Главный жанр русской революции — утопия, в том числе космическая. Антиутопии исчислялись так, что хватило бы пальцев одной руки. Это «Мы» Замятина, может быть; платоновские «Впрок» и «Чевенгур», да и все, собственно. А утопии росли как грибы: научные утопии, технократические (как у Беляева), социальные,— полно. Кстати говоря, большинство этих утопий было очень наивно, утопия вообще трудный жанр. Но утопические картинки 20-х годов дают понятие об их наивности. А вот антиутопии 90-х и конца 80-х.
Их было, во-первых, очень много, а во-вторых, они оставляют впечатление какой-то ужасной безнадежности. Самые известные антиутопии этого времени, которые вам дадут почувствовать дух перестройки абсолютно,— это «Новые Робинзоны» Петрушевской, «Невозвращенец» Кабакова, «Не успеть» Вячеслава Рыбакова. Да, собственно, Владимир Новиков тогда и сказал: «На дверях уважающих себя издательств уже пора повесить табличку «С антиутопиями вход воспрещен». Этого добра стало жутко много и в России, и за границей, в России особенно. Единственной утопией была «Ордусь» Хольма ван Зайчика (тоже Рыбакова и Алимова), которая мне убедительной не кажется, хотя и кажется талантливой. Антиутопия Михаила Успенского «Райская машина» абсолютно точно все угадала. Да все писали тогда это. Вот тогдашние антиутопии и были таким жанром — жанром распада русского сознания и русского опыта. Это уже было почувствовано. Другое дело, что Путин это все законсервировал.

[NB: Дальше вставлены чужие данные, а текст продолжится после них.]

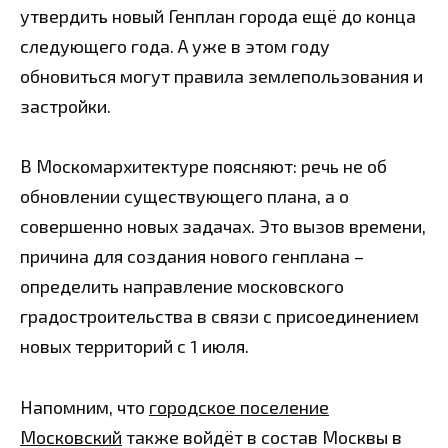
утвердить новый Генплан города ещё до конца
следующего года. А уже в этом году
обновиться могут правила землепользования и
застройки.
В Москомархитектуре поясняют: речь не об
обновлении существующего плана, а о
совершенно новых задачах. Это вызов времени,
причина для создания нового генплана –
определить направление московского
градостроительства в связи с присоединением
новых территорий с 1 июля.
Напомним, что
городское поселение
Московский
также войдёт в состав Москвы в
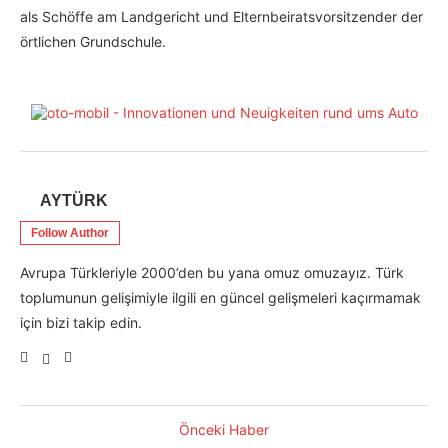
als Schöffe am Landgericht und Elternbeiratsvorsitzender der
örtlichen Grundschule.
AYTÜRK
Follow Author
Avrupa Türkleriyle 2000’den bu yana omuz omuzayız. Türk
toplumunun gelişimiyle ilgili en güncel gelişmeleri kaçırmamak
için bizi takip edin.
Önceki Haber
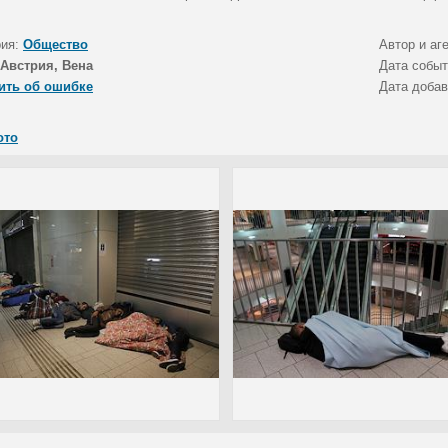
рия:
Общество
Автор и аг
Австрия, Вена
Дата собы
ить об ошибке
Дата доба
ото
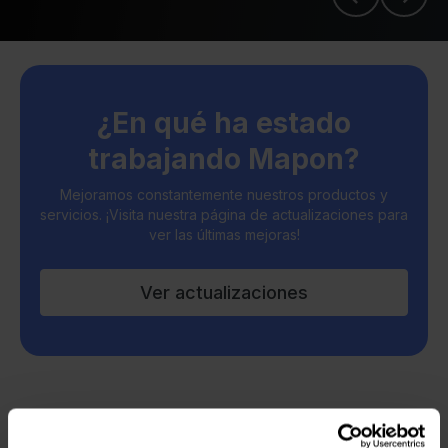
¿En qué ha estado
trabajando Mapon?
Mejoramos constantemente nuestros productos y
servicios. ¡Visita nuestra página de actualizaciones para
ver las últimas mejoras!
Ver actualizaciones
Todos los artículos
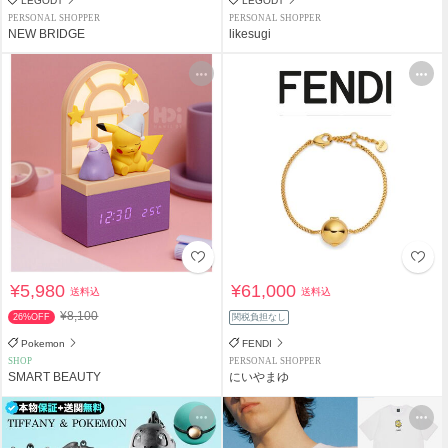
LEGODT
LEGODT
PERSONAL SHOPPER
PERSONAL SHOPPER
NEW BRIDGE
likesugi
¥5,980
¥61,000
送料込
送料込
¥8,100
26%OFF
関税負担なし
Pokemon
FENDI
SHOP
PERSONAL SHOPPER
SMART BEAUTY
にいやまゆ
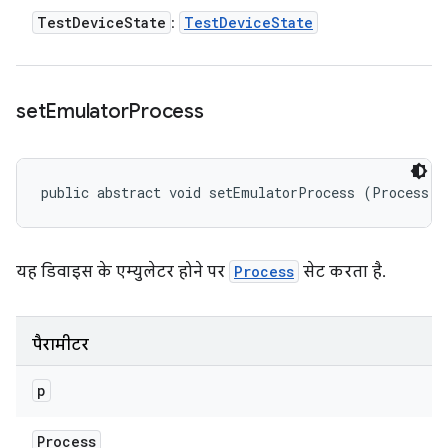
Test
Device
State
Test
Device
State
:
set
Emulator
Process
public abstract void setEmulatorProcess (Process p
यह डिवाइस के एम्युलेटर होने पर
Process
सेट करता है.
पैरामीटर
p
Process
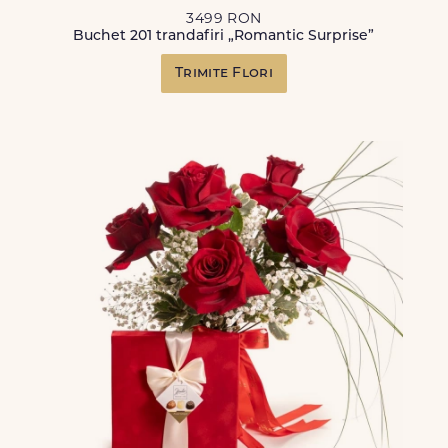
3499 RON
Buchet 201 trandafiri „Romantic Surprise”
Trimite Flori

Что касается этой консервации. Она всегда, как у Эдгара По в «Правда о том, что случилось мистером Вальдемаром». Мистер Вальдемара месмеризировали в полуразложившемся состоянии, а когда его разбудили, он разложился под руками. Боюсь, это с нами и будет. Хотя консервация сама по себе — у него даже какой-то румянец блуждал на щеках, просто он очень плохо пахнул, когда его разбудили. Мне кажется, что консервация — это всегда вещь, которая ведет к необратимым и довольно трагическим последствиям, хотя кажется, что ничего другого сделать нельзя.
Очень хорошо атмосферу 80-х передают тогдашние фильмы, тоже довольно мрачные. В первую очередь, конечно, это «Маленькая Вера» — совершенно безысходная картина. И «В городе Сочи темные ночи», гораздо интереснее построенная, как мне кажется, тоже с выдающейся ролью Жаркова и потрясающей Негодой.
Атмосферу перестройки очень хорошо передает проза Яркевича, в частности, фильм Манского с текстом Яркевича «Частные хроники». Но с наибольшей силой, как мне кажется, атмосферу перестройки передает роман Сорокина «Сердца четырех», это такой антипроизводственный роман. Притом, что я активно эту книгу не люблю, я считаю ее выдающейся, и она, мне кажется, очень точно передает самое омерзительное, что было в 80-е годы. «Сердца четырех» — это самый точный роман о духе 80-х-90-х, это такой антибоевик. Раньше был производственный роман о том, как делают цемент, а потом роман о том, как закатывают в цемент. Вот дух такой искусственной крови, запах искусственной крови заливает страницы сорокинского романа.